= AVAILABLE DATA =
------------------------------

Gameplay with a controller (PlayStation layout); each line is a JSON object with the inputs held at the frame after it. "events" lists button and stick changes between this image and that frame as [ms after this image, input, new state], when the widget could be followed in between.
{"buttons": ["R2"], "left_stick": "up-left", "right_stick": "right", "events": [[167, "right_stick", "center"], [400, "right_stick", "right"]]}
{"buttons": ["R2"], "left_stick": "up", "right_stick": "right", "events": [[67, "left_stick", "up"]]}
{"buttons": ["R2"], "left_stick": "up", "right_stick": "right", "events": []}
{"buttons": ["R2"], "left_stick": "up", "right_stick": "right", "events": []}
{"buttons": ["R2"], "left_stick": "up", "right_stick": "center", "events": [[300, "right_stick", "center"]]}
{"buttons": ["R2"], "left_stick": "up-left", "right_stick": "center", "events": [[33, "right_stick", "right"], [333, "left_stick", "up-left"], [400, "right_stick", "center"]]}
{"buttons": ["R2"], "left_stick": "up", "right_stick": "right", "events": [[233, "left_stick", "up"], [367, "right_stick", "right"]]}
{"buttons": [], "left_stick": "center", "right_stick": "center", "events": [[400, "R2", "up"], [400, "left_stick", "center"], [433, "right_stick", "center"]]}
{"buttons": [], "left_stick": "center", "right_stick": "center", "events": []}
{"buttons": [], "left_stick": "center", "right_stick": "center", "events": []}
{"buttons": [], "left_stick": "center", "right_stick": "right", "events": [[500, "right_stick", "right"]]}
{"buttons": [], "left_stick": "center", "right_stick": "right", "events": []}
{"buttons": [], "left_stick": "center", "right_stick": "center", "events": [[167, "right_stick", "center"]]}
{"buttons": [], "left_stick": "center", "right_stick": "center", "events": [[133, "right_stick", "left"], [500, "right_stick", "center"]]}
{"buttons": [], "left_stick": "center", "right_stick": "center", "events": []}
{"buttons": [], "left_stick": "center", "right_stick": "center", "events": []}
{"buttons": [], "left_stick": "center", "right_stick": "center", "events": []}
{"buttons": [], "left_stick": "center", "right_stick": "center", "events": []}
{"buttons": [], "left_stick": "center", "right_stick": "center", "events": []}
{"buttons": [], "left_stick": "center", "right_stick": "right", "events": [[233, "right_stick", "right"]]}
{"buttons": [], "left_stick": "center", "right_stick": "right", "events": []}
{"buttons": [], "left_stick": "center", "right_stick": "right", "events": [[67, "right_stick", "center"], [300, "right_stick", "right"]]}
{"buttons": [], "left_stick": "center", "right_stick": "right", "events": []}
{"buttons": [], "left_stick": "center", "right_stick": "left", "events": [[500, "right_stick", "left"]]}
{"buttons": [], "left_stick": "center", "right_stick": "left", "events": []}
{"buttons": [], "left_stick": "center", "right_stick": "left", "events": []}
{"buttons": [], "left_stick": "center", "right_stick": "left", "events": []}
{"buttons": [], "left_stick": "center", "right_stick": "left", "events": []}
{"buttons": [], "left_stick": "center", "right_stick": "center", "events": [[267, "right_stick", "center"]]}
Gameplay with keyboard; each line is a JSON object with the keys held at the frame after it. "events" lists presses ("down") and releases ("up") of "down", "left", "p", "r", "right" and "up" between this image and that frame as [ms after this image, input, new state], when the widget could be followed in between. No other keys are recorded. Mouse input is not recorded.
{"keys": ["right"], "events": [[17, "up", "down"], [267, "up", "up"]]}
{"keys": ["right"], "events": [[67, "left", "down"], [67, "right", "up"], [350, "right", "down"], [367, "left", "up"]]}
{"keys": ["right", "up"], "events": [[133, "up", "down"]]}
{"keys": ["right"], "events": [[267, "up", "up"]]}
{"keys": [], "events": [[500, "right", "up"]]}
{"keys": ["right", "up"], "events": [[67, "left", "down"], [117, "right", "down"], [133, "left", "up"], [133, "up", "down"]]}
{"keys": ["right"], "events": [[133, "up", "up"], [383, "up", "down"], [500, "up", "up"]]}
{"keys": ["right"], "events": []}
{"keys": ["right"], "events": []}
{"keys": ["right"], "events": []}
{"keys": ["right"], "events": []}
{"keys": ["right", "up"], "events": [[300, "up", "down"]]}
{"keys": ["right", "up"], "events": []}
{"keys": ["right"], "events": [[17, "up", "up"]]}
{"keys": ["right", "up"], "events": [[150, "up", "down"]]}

------------------------------

= TASK ITEM =
Copy every line of the data above exactly.

= YOUR RESPONSE =
Gameplay with a controller (PlayStation layout); each line is a JSON object with the inputs held at the frame after it. "events" lists button and stick changes between this image and that frame as [ms after this image, input, new state], when the widget could be followed in between.
{"buttons": ["R2"], "left_stick": "up-left", "right_stick": "right", "events": [[167, "right_stick", "center"], [400, "right_stick", "right"]]}
{"buttons": ["R2"], "left_stick": "up", "right_stick": "right", "events": [[67, "left_stick", "up"]]}
{"buttons": ["R2"], "left_stick": "up", "right_stick": "right", "events": []}
{"buttons": ["R2"], "left_stick": "up", "right_stick": "right", "events": []}
{"buttons": ["R2"], "left_stick": "up", "right_stick": "center", "events": [[300, "right_stick", "center"]]}
{"buttons": ["R2"], "left_stick": "up-left", "right_stick": "center", "events": [[33, "right_stick", "right"], [333, "left_stick", "up-left"], [400, "right_stick", "center"]]}
{"buttons": ["R2"], "left_stick": "up", "right_stick": "right", "events": [[233, "left_stick", "up"], [367, "right_stick", "right"]]}
{"buttons": [], "left_stick": "center", "right_stick": "center", "events": [[400, "R2", "up"], [400, "left_stick", "center"], [433, "right_stick", "center"]]}
{"buttons": [], "left_stick": "center", "right_stick": "center", "events": []}
{"buttons": [], "left_stick": "center", "right_stick": "center", "events": []}
{"buttons": [], "left_stick": "center", "right_stick": "right", "events": [[500, "right_stick", "right"]]}
{"buttons": [], "left_stick": "center", "right_stick": "right", "events": []}
{"buttons": [], "left_stick": "center", "right_stick": "center", "events": [[167, "right_stick", "center"]]}
{"buttons": [], "left_stick": "center", "right_stick": "center", "events": [[133, "right_stick", "left"], [500, "right_stick", "center"]]}
{"buttons": [], "left_stick": "center", "right_stick": "center", "events": []}
{"buttons": [], "left_stick": "center", "right_stick": "center", "events": []}
{"buttons": [], "left_stick": "center", "right_stick": "center", "events": []}
{"buttons": [], "left_stick": "center", "right_stick": "center", "events": []}
{"buttons": [], "left_stick": "center", "right_stick": "center", "events": []}
{"buttons": [], "left_stick": "center", "right_stick": "right", "events": [[233, "right_stick", "right"]]}
{"buttons": [], "left_stick": "center", "right_stick": "right", "events": []}
{"buttons": [], "left_stick": "center", "right_stick": "right", "events": [[67, "right_stick", "center"], [300, "right_stick", "right"]]}
{"buttons": [], "left_stick": "center", "right_stick": "right", "events": []}
{"buttons": [], "left_stick": "center", "right_stick": "left", "events": [[500, "right_stick", "left"]]}
{"buttons": [], "left_stick": "center", "right_stick": "left", "events": []}
{"buttons": [], "left_stick": "center", "right_stick": "left", "events": []}
{"buttons": [], "left_stick": "center", "right_stick": "left", "events": []}
{"buttons": [], "left_stick": "center", "right_stick": "left", "events": []}
{"buttons": [], "left_stick": "center", "right_stick": "center", "events": [[267, "right_stick", "center"]]}
Gameplay with keyboard; each line is a JSON object with the keys held at the frame after it. "events" lists presses ("down") and releases ("up") of "down", "left", "p", "r", "right" and "up" between this image and that frame as [ms after this image, input, new state], when the widget could be followed in between. No other keys are recorded. Mouse input is not recorded.
{"keys": ["right"], "events": [[17, "up", "down"], [267, "up", "up"]]}
{"keys": ["right"], "events": [[67, "left", "down"], [67, "right", "up"], [350, "right", "down"], [367, "left", "up"]]}
{"keys": ["right", "up"], "events": [[133, "up", "down"]]}
{"keys": ["right"], "events": [[267, "up", "up"]]}
{"keys": [], "events": [[500, "right", "up"]]}
{"keys": ["right", "up"], "events": [[67, "left", "down"], [117, "right", "down"], [133, "left", "up"], [133, "up", "down"]]}
{"keys": ["right"], "events": [[133, "up", "up"], [383, "up", "down"], [500, "up", "up"]]}
{"keys": ["right"], "events": []}
{"keys": ["right"], "events": []}
{"keys": ["right"], "events": []}
{"keys": ["right"], "events": []}
{"keys": ["right", "up"], "events": [[300, "up", "down"]]}
{"keys": ["right", "up"], "events": []}
{"keys": ["right"], "events": [[17, "up", "up"]]}
{"keys": ["right", "up"], "events": [[150, "up", "down"]]}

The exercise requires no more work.